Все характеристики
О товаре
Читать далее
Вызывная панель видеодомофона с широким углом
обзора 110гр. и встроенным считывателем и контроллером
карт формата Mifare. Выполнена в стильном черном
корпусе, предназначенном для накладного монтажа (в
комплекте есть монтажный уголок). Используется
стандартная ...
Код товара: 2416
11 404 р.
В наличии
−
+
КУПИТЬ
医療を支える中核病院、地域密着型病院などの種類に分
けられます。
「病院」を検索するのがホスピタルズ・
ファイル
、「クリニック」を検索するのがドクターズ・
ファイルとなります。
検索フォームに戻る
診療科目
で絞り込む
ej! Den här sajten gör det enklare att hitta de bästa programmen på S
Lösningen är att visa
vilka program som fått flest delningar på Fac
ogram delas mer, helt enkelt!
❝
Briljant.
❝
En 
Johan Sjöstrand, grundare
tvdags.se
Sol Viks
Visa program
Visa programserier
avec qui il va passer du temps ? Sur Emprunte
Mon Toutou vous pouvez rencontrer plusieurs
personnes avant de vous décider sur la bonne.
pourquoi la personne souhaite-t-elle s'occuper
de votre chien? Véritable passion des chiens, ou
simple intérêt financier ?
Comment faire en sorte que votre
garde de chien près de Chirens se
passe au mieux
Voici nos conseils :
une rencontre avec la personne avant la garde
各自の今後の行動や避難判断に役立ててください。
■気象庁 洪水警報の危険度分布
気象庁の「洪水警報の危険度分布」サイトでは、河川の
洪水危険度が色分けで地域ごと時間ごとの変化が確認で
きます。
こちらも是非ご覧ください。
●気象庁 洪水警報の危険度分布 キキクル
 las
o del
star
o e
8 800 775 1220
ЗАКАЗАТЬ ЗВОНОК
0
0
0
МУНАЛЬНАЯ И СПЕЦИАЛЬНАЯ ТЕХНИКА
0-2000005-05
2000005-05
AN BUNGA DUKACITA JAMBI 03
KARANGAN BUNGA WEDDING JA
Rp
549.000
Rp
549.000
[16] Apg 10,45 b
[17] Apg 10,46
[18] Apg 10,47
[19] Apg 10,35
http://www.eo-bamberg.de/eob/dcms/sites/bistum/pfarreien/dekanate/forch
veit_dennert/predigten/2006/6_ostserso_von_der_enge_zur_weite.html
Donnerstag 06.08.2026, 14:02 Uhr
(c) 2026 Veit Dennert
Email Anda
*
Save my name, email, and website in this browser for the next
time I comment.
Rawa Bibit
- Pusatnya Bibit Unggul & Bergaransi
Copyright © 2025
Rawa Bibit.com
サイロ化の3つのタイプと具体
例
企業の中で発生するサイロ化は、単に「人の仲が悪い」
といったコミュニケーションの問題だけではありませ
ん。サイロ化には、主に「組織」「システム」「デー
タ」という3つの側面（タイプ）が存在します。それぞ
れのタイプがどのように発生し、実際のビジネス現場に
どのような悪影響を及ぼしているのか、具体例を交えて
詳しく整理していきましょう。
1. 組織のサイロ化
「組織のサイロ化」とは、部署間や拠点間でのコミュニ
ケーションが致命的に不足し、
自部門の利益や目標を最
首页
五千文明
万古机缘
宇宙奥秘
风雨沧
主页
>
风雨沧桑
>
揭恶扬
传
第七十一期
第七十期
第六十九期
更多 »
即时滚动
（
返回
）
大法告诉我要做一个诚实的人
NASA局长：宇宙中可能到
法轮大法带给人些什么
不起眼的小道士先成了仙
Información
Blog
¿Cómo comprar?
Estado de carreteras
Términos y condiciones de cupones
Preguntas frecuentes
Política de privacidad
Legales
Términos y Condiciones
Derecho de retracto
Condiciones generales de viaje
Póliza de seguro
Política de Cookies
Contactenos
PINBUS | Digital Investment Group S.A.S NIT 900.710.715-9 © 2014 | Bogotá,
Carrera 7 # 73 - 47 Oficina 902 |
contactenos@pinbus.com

++++++++++++++++++++

## [Work instruction]
Please render every line of the listing above as a numbered list, leaving out blank lines.

## [Answer section]
1. Все характеристики
2. О товаре
3. Читать далее
4. Вызывная панель видеодомофона с широким углом
5. обзора 110гр. и встроенным считывателем и контроллером
6. карт формата Mifare. Выполнена в стильном черном
7. корпусе, предназначенном для накладного монтажа (в
8. комплекте есть монтажный уголок). Используется
9. стандартная ...
10. Код товара: 2416
11. 11 404 р.
12. В наличии
13. −
14. +
15. КУПИТЬ
16. 医療を支える中核病院、地域密着型病院などの種類に分
17. けられます。
18. 「病院」を検索するのがホスピタルズ・
19. ファイル
20. 、「クリニック」を検索するのがドクターズ・
21. ファイルとなります。
22. 検索フォームに戻る
23. 診療科目
24. で絞り込む
25. ej! Den här sajten gör det enklare att hitta de bästa programmen på S
26. Lösningen är att visa
27. vilka program som fått flest delningar på Fac
28. ogram delas mer, helt enkelt!
29. ❝
30. Briljant.
31. ❝
32. En 
33. Johan Sjöstrand, grundare
34. tvdags.se
35. Sol Viks
36. Visa program
37. Visa programserier
38. avec qui il va passer du temps ? Sur Emprunte
39. Mon Toutou vous pouvez rencontrer plusieurs
40. personnes avant de vous décider sur la bonne.
41. pourquoi la personne souhaite-t-elle s'occuper
42. de votre chien? Véritable passion des chiens, ou
43. simple intérêt financier ?
44. Comment faire en sorte que votre
45. garde de chien près de Chirens se
46. passe au mieux
47. Voici nos conseils :
48. une rencontre avec la personne avant la garde
49. 各自の今後の行動や避難判断に役立ててください。
50. ■気象庁 洪水警報の危険度分布
51. 気象庁の「洪水警報の危険度分布」サイトでは、河川の
52. 洪水危険度が色分けで地域ごと時間ごとの変化が確認で
53. きます。
54. こちらも是非ご覧ください。
55. ●気象庁 洪水警報の危険度分布 キキクル
56.  las
57. o del
58. star
59. o e
60. 8 800 775 1220
61. ЗАКАЗАТЬ ЗВОНОК
62. 0
63. 0
64. 0
65. МУНАЛЬНАЯ И СПЕЦИАЛЬНАЯ ТЕХНИКА
66. 0-2000005-05
67. 2000005-05
68. AN BUNGA DUKACITA JAMBI 03
69. KARANGAN BUNGA WEDDING JA
70. Rp
71. 549.000
72. Rp
73. 549.000
74. [16] Apg 10,45 b
75. [17] Apg 10,46
76. [18] Apg 10,47
77. [19] Apg 10,35
78. http://www.eo-bamberg.de/eob/dcms/sites/bistum/pfarreien/dekanate/forch
79. veit_dennert/predigten/2006/6_ostserso_von_der_enge_zur_weite.html
80. Donnerstag 06.08.2026, 14:02 Uhr
81. (c) 2026 Veit Dennert
82. Email Anda
83. *
84. Save my name, email, and website in this browser for the next
85. time I comment.
86. Rawa Bibit
87. - Pusatnya Bibit Unggul & Bergaransi
88. Copyright © 2025
89. Rawa Bibit.com
90. サイロ化の3つのタイプと具体
91. 例
92. 企業の中で発生するサイロ化は、単に「人の仲が悪い」
93. といったコミュニケーションの問題だけではありませ
94. ん。サイロ化には、主に「組織」「システム」「デー
95. タ」という3つの側面（タイプ）が存在します。それぞ
96. れのタイプがどのように発生し、実際のビジネス現場に
97. どのような悪影響を及ぼしているのか、具体例を交えて
98. 詳しく整理していきましょう。
99. 1. 組織のサイロ化
100. 「組織のサイロ化」とは、部署間や拠点間でのコミュニ
101. ケーションが致命的に不足し、
102. 自部門の利益や目標を最
103. 首页
104. 五千文明
105. 万古机缘
106. 宇宙奥秘
107. 风雨沧
108. 主页
109. >
110. 风雨沧桑
111. >
112. 揭恶扬
113. 传
114. 第七十一期
115. 第七十期
116. 第六十九期
117. 更多 »
118. 即时滚动
119. （
120. 返回
121. ）
122. 大法告诉我要做一个诚实的人
123. NASA局长：宇宙中可能到
124. 法轮大法带给人些什么
125. 不起眼的小道士先成了仙
126. Información
127. Blog
128. ¿Cómo comprar?
129. Estado de carreteras
130. Términos y condiciones de cupones
131. Preguntas frecuentes
132. Política de privacidad
133. Legales
134. Términos y Condiciones
135. Derecho de retracto
136. Condiciones generales de viaje
137. Póliza de seguro
138. Política de Cookies
139. Contactenos
140. PINBUS | Digital Investment Group S.A.S NIT 900.710.715-9 © 2014 | Bogotá,
141. Carrera 7 # 73 - 47 Oficina 902 |
142. contactenos@pinbus.com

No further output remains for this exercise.